═══ Dataset content

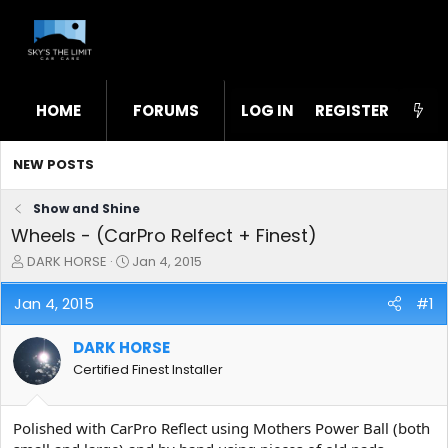
HOME
FORUMS
LOG IN
WHAT'S NEW
REGISTER
STL
NEW POSTS
Show and Shine
Wheels - (CarPro Relfect + Finest)
T
S
DARK HORSE
Jan 4, 2015
h
t
r
a
Jan 4, 2015
#1
e
r
a
t
DARK HORSE
d
d
s
a
Certified Finest Installer
t
t
a
e
r
Polished with CarPro Reflect using Mothers Power Ball (both
t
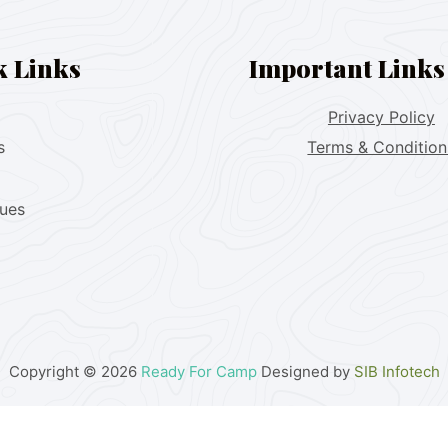
k Links
Important Links
Privacy Policy
s
Terms & Condition
lues
Copyright © 2026
Ready For Camp
Designed by
SIB Infotech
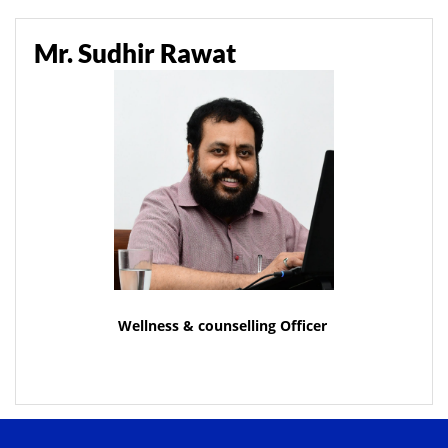
Mr. Sudhir Rawat
Wellness & counselling Officer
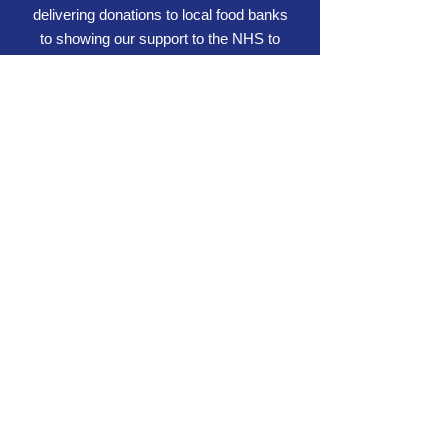
delivering donations to local food banks
to showing our support to the NHS to
holding or supporting charity events.
Working for us
We're always on the lookout for
exemplary individuals and subcontractors to
work for us.
If you'd like to join a dynamic and fast-
growing company who encourages career
development, don't hesitate to get in touch.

══════

_Task statement:_ The answer should match the data above word for word, with no pictures in it.

_Response to this task:_
HOME
FORUMS
LOG IN
WHAT'S NEW
REGISTER
STL
NEW POSTS
Show and Shine
Wheels - (CarPro Relfect + Finest)
T
S
DARK HORSE
Jan 4, 2015
h
t
r
a
Jan 4, 2015
#1
e
r
a
t
DARK HORSE
d
d
s
a
Certified Finest Installer
t
t
a
e
r
Polished with CarPro Reflect using Mothers Power Ball (both
t
k Links
Important Links
Privacy Policy
s
Terms & Condition
lues
Copyright © 2026
Ready For Camp
Designed by
SIB Infotech
Mr. Sudhir Rawat
Wellness & counselling Officer
delivering donations to local food banks
to showing our support to the NHS to
holding or supporting charity events.
Working for us
We're always on the lookout for
exemplary individuals and subcontractors to
work for us.
If you'd like to join a dynamic and fast-
growing company who encourages career
development, don't hesitate to get in touch.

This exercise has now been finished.